DESCRIPTION OF THE TASK:
Scan the entries below for the word "ring". Copy out every line in which it occurs.

Collection entries:
■ ■ ■ ■
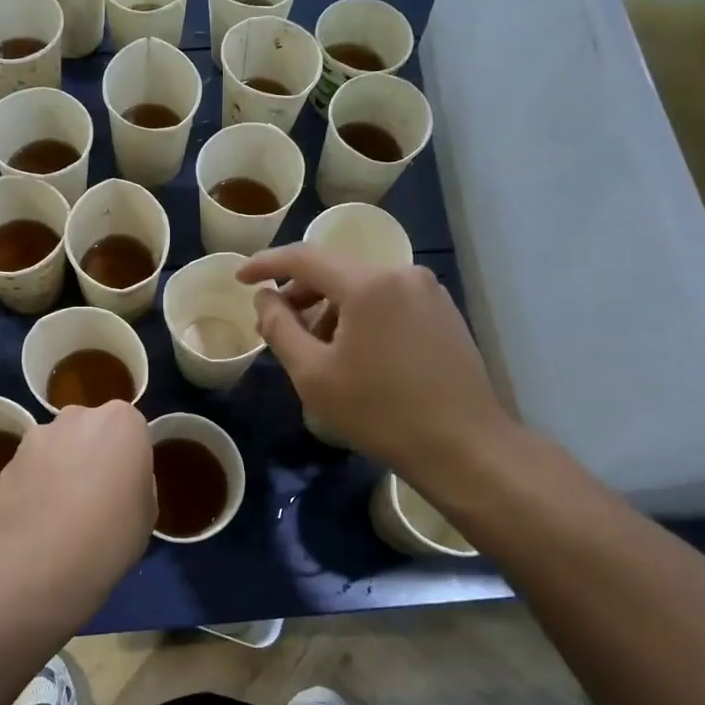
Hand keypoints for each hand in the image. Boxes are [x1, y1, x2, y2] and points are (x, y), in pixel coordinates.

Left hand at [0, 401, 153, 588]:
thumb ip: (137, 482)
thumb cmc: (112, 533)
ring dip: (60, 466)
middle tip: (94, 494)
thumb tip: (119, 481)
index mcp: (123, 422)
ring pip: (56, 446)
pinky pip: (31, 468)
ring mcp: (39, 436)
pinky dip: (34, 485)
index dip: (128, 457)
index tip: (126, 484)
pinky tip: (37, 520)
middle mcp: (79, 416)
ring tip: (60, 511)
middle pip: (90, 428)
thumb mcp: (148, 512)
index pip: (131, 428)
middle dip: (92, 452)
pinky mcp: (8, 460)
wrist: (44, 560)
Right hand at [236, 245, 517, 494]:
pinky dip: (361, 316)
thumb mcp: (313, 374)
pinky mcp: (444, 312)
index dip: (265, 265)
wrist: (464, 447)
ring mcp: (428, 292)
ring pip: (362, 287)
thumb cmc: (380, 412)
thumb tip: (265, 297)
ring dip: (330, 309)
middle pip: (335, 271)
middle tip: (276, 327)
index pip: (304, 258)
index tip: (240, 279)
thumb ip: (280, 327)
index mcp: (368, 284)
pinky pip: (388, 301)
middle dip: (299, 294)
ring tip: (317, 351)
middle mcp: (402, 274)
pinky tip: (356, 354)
■ ■ ■ ■
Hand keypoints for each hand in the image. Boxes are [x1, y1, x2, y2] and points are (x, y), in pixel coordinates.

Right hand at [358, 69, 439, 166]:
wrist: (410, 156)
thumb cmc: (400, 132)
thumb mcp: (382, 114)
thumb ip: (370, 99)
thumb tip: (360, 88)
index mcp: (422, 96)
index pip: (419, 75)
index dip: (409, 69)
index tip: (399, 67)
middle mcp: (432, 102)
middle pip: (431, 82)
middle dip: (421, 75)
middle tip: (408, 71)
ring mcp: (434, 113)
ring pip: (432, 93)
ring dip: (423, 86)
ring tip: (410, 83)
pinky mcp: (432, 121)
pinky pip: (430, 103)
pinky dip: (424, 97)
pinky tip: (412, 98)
■ ■ ■ ■
RESULT:
ring dip: (60, 466)
ring pip: (56, 446)
ring mcp: (39, 436)
ring tip: (60, 511)
ring mcp: (428, 292)
ring pip: (362, 287)
ring dip: (330, 309)
ring tip: (317, 351)
ring mcp: (434, 113)
ring pip: (432, 93)
ring dip: (423, 86)
ring tip: (410, 83)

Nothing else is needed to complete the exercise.